In Prag entdeckte ich an der alten Synagoge Händler, die „Aroma-Golems“ als Kerzen und bärtige Rabbiner als Marionettenpuppen verkauften, zwei Ecken weiter gab es für Katholiken den Papst zum Aufziehen und die Kurie als Schachspiel. Dazu Aufkleber mit dem Spruch „Sag Ja zu Jesus“ in allen Sprachen. Für die Mittelalterfans boten die Souvenirstände ganze Ritterrüstungen, Schwerter und sogar Nilpferdpeitschen an.

In Moskau vermarkten sie jetzt die heroischen Perioden der Sowjetunion – das reicht von Kaffeehaferln mit Stalin- und Lenin-Porträts bis zu Fußmatten und Gobelins mit Hammer und Sichel sowie Puschkin als Punchingball.
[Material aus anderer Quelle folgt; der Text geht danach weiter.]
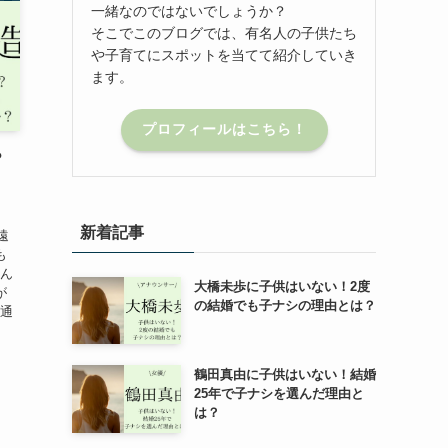
一緒なのではないでしょうか？
そこでこのブログでは、有名人の子供たち
や子育てにスポットを当てて紹介していき
ます。
プロフィールはこちら！
？
新着記事
遠
も
さん
大橋未歩に子供はいない！2度
が
の結婚でも子ナシの理由とは？
が通
鶴田真由に子供はいない！結婚
25年で子ナシを選んだ理由と
は？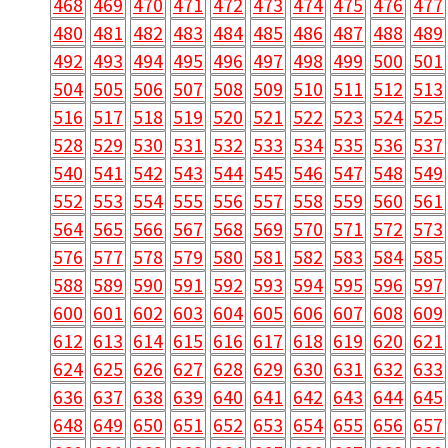
468
469
470
471
472
473
474
475
476
477
480
481
482
483
484
485
486
487
488
489
492
493
494
495
496
497
498
499
500
501
504
505
506
507
508
509
510
511
512
513
516
517
518
519
520
521
522
523
524
525
528
529
530
531
532
533
534
535
536
537
540
541
542
543
544
545
546
547
548
549
552
553
554
555
556
557
558
559
560
561
564
565
566
567
568
569
570
571
572
573
576
577
578
579
580
581
582
583
584
585
588
589
590
591
592
593
594
595
596
597
600
601
602
603
604
605
606
607
608
609
612
613
614
615
616
617
618
619
620
621
624
625
626
627
628
629
630
631
632
633
636
637
638
639
640
641
642
643
644
645
648
649
650
651
652
653
654
655
656
657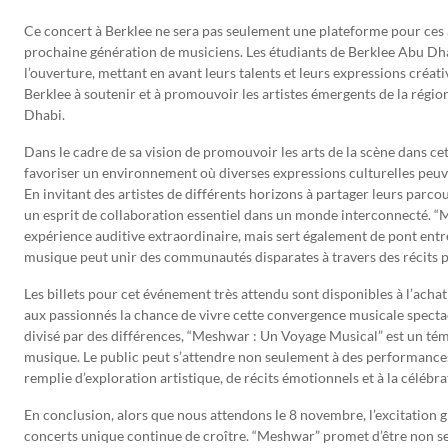
Ce concert à Berklee ne sera pas seulement une plateforme pour ces art
prochaine génération de musiciens. Les étudiants de Berklee Abu Dha
l’ouverture, mettant en avant leurs talents et leurs expressions créati
Berklee à soutenir et à promouvoir les artistes émergents de la région
Dhabi.
Dans le cadre de sa vision de promouvoir les arts de la scène dans cet
favoriser un environnement où diverses expressions culturelles peuve
En invitant des artistes de différents horizons à partager leurs parco
un esprit de collaboration essentiel dans un monde interconnecté.
expérience auditive extraordinaire, mais sert également de pont ent
musique peut unir des communautés disparates à travers des récits p
Les billets pour cet événement très attendu sont disponibles à l’achat
aux passionnés la chance de vivre cette convergence musicale spect
divisé par des différences, “Meshwar : Un Voyage Musical” est un tém
musique. Le public peut s’attendre non seulement à des performance
remplie d’exploration artistique, de récits émotionnels et à la célébrat
En conclusion, alors que nous attendons le 8 novembre, l’excitation g
concerts unique continue de croître. “Meshwar” promet d’être non s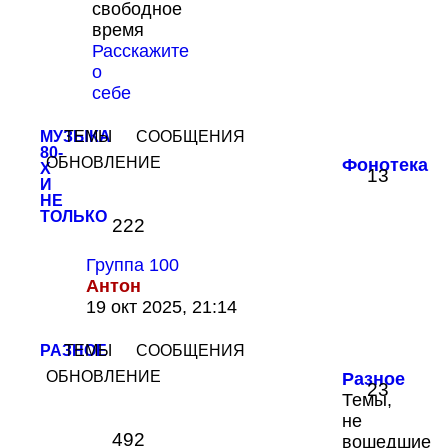
свободное
последнему
время
сообщению
Расскажите
о
себе
МУЗЫКА
ТЕМЫ
СООБЩЕНИЯ
80-
ОБНОВЛЕНИЕ
Фонотека
Х
13
И
НЕ
ТОЛЬКО
222
Группа 100
Антон
Перейти
19 окт 2025, 21:14
к
последнему
РАЗНОЕ
ТЕМЫ
СООБЩЕНИЯ
сообщению
ОБНОВЛЕНИЕ
Разное
23
Темы,
не
492
вошедшие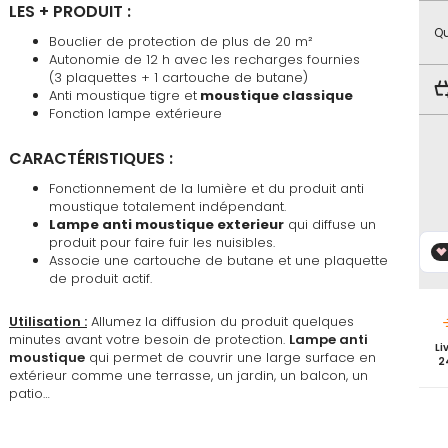
favoris
LES + PRODUIT :
Qu
Bouclier de protection de plus de 20 m²
Autonomie de 12 h avec les recharges fournies
(3 plaquettes + 1 cartouche de butane)
Anti moustique tigre et
moustique classique
Fonction lampe extérieure
CARACTÉRISTIQUES :
Fonctionnement de la lumière et du produit anti
moustique totalement indépendant.
Lampe anti moustique exterieur
qui diffuse un
produit pour faire fuir les nuisibles.
Associe une cartouche de butane et une plaquette
de produit actif.
Utilisation :
Allumez la diffusion du produit quelques
minutes avant votre besoin de protection.
Lampe anti
Li
moustique
qui permet de couvrir une large surface en
2
extérieur comme une terrasse, un jardin, un balcon, un
patio…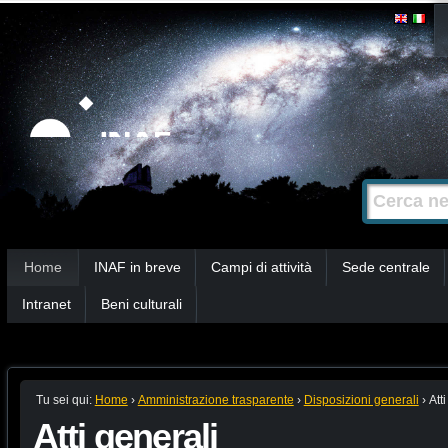
Salta
Strumenti
personali
ai
contenuti.
|
Salta
alla
Cerca nel s
Ricerca
navigazione
avanzata…
Sezioni
Home
INAF in breve
Campi di attività
Sede centrale
Intranet
Beni culturali
Tu sei qui:
Home
›
Amministrazione trasparente
›
Disposizioni generali
›
Att
Atti generali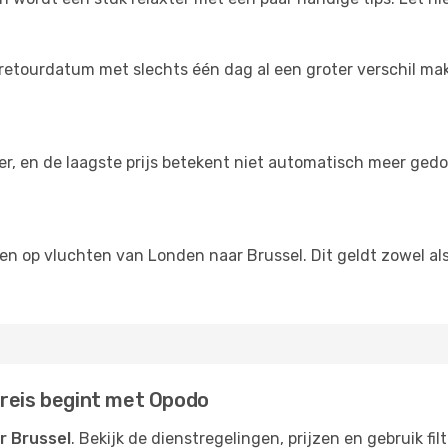
retourdatum met slechts één dag al een groter verschil make
der, en de laagste prijs betekent niet automatisch meer ged
ngen op vluchten van Londen naar Brussel. Dit geldt zowel al
 reis begint met Opodo
r Brussel
. Bekijk de dienstregelingen, prijzen en gebruik f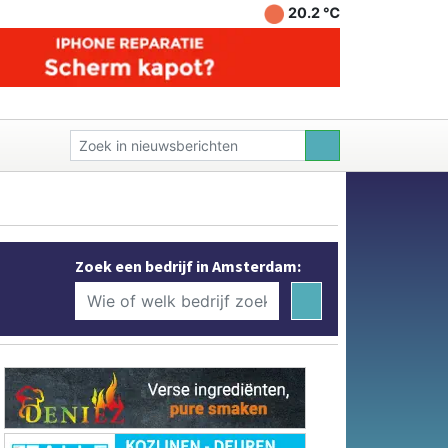
20.2 ℃
Zoek een bedrijf in Amsterdam: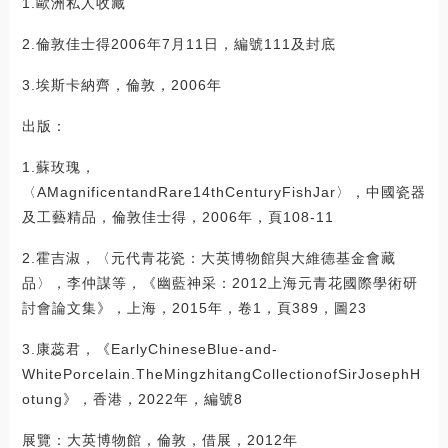
1.歐洲私人收藏
2.倫敦佳士得2006年7月11日，編號111及封底
3.埃斯卡納齊，倫敦，2006年
出版：
1.蘇玫瑰，
〈AMagnificentandRare14thCenturyFishJar〉，中國瓷器
及工藝精品，倫敦佳士得，2006年，頁108-11
2.霍吉淑，〈元代青花瓷：大英博物館與大維德基金會藏
品〉，李仲謀等，《幽藍神采：2012上海元青花國際學術研
討會論文集》，上海，2015年，卷1，頁389，圖23
3.康蕊君，《EarlyChineseBlue-and-
WhitePorcelain.TheMingzhitangCollectionofSirJosephH
otung》，香港，2022年，編號8
展覽：大英博物館，倫敦，借展，2012年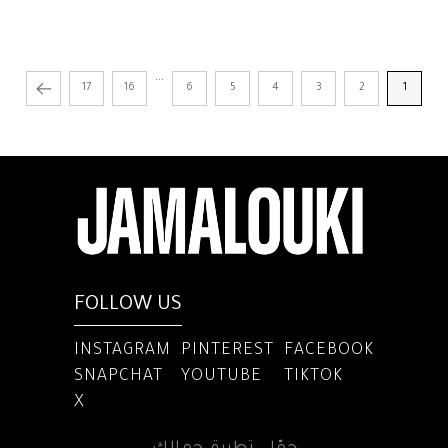
...
17
16
6
5
4
3
2
1
FOLLOW US
INSTAGRAM
PINTEREST
FACEBOOK
SNAPCHAT
YOUTUBE
TIKTOK
X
Und ehemalige KGBler machen noch jeden Touristen zum Dissidenten und erstellen ihm ein „ganz persönliches Kompromat“.

Noch peinlicher ist der Souvenirladen des Museums am Checkpoint Charlie, wo man ganze Mauer-Envirements mit abwaschbaren Grenzpolizei-Puppen inklusive aller Schikanen anbietet. Nur ganz schlichte Menschen können da noch von Erinnerungskultur sprechen. Auf Kuba gibt es Ché Guevara als Muschelklebebild, auf Wandtellern, Münzen, Flaschen und als Schutzpatron für Taxifahrer. In Emden ist der zentrale Souvenirladen das „Otto-Huus“, wo die Nordseetouristen sich mit Otto-Waalkes-Paraphernalien eindecken können. Und so wie Wittenberg die „Lutherstadt“ ist, erklärte sich Leimen zur „Boris-Becker-Großgemeinde“. Dazu gibt es bedruckte T-Shirts in allen Größen und Farben.

Am raffiniertesten haben die japanischen Touristen ihr Souvenirproblem in Heidelberg gelöst: sie wohnen dort in japanischen Hotels, essen in japanischen Restaurants und kaufen in japanischen Andenkenläden Heidelberg-Erinnerungsstücke, die in Japan hergestellt wurden. Auf diese Weise haben sie den leidigen Devisenabfluss bei Auslandsaufenthalten vermieden.

Die auf Touristen immer scharfe Gastronomie stellt sich nach und nach auf einen globalen Durchschnittsgeschmack ein – „internationale Küche“ genannt, wobei die Hauptarbeit bei der Gestaltung der vielsprachigen Speisekarte liegt. Freunde versichern mir, dass die russischen Übersetzungen der „typisch böhmischen Küche“ sich fantastisch geschmackvoll anhören. Aber auch hier werden aus schnöden Aldi-Karotten immer öfter „Gascogne-Möhrchen“.

Das Restaurant Mao-Thai in Prenzlauer Berg beschäftigt mittlerweile einen eigenen Wassermelonenschnitzer – übrigens aus Oberbayern –, der bis zur „Maueröffnung“ am Potsdamer Platz „Berliner Luft“ in Dosen verkaufte. Die Abschaffung der Braunkohleöfen in den Mietshäusern hat ihm dann das Geschäft versaut. Jetzt möchte er die „Wawetschkas“ vermarkten, die in Berlin fast nur von Bier trinkenden Polen genutzt werden. „Wawetschka“ heißt zu Deutsch „Bierbänkchen“. So verwandelt sich nach und nach die ganze „Authentizität“ in Schlüsselanhänger, Witzpostkarten, Bunte Bärchen und Bohemia Krystal.